_Exercise description_
Output the entries below unchanged, except for the pictures.

_Entries provided_
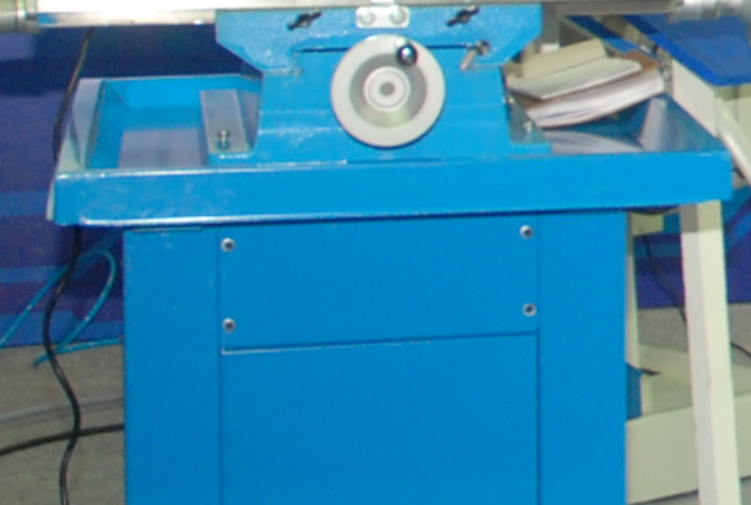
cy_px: -255
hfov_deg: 11.6
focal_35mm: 151
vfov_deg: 8.9
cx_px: 1677
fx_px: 3157
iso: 400
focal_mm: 18
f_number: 5
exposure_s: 1/80
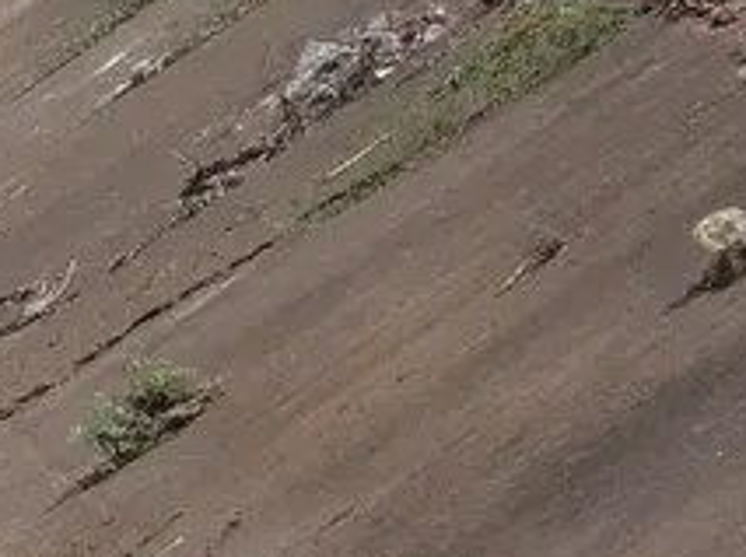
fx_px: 17534
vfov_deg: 1.8
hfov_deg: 2.4
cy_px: 170
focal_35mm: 815
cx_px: -299
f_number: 5
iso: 64
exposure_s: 1/400
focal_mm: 39
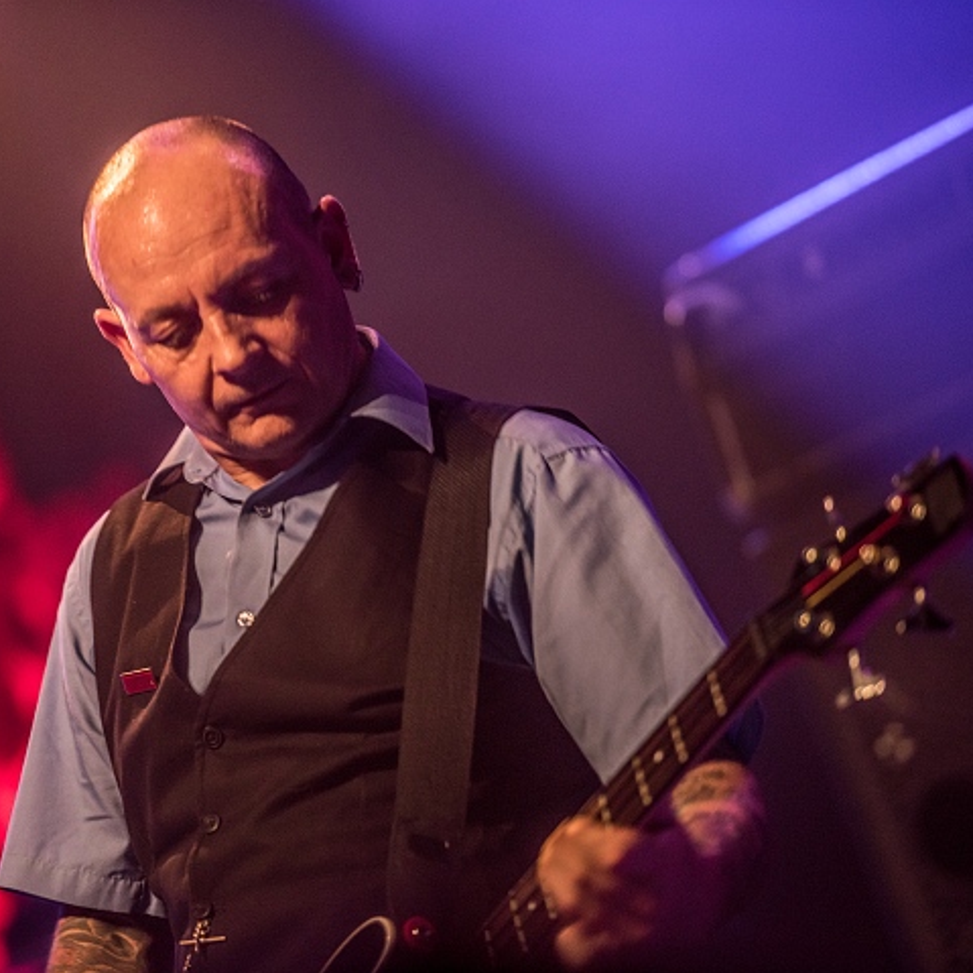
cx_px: 282
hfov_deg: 7.2
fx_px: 7728
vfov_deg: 7.2
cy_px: 486
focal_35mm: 243
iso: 1000
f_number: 2.8
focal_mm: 190
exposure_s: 1/100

_Solution_
cy_px: -255
hfov_deg: 11.6
focal_35mm: 151
vfov_deg: 8.9
cx_px: 1677
fx_px: 3157
iso: 400
focal_mm: 18
f_number: 5
exposure_s: 1/80
fx_px: 17534
vfov_deg: 1.8
hfov_deg: 2.4
cy_px: 170
focal_35mm: 815
cx_px: -299
f_number: 5
iso: 64
exposure_s: 1/400
focal_mm: 39
cx_px: 282
hfov_deg: 7.2
fx_px: 7728
vfov_deg: 7.2
cy_px: 486
focal_35mm: 243
iso: 1000
f_number: 2.8
focal_mm: 190
exposure_s: 1/100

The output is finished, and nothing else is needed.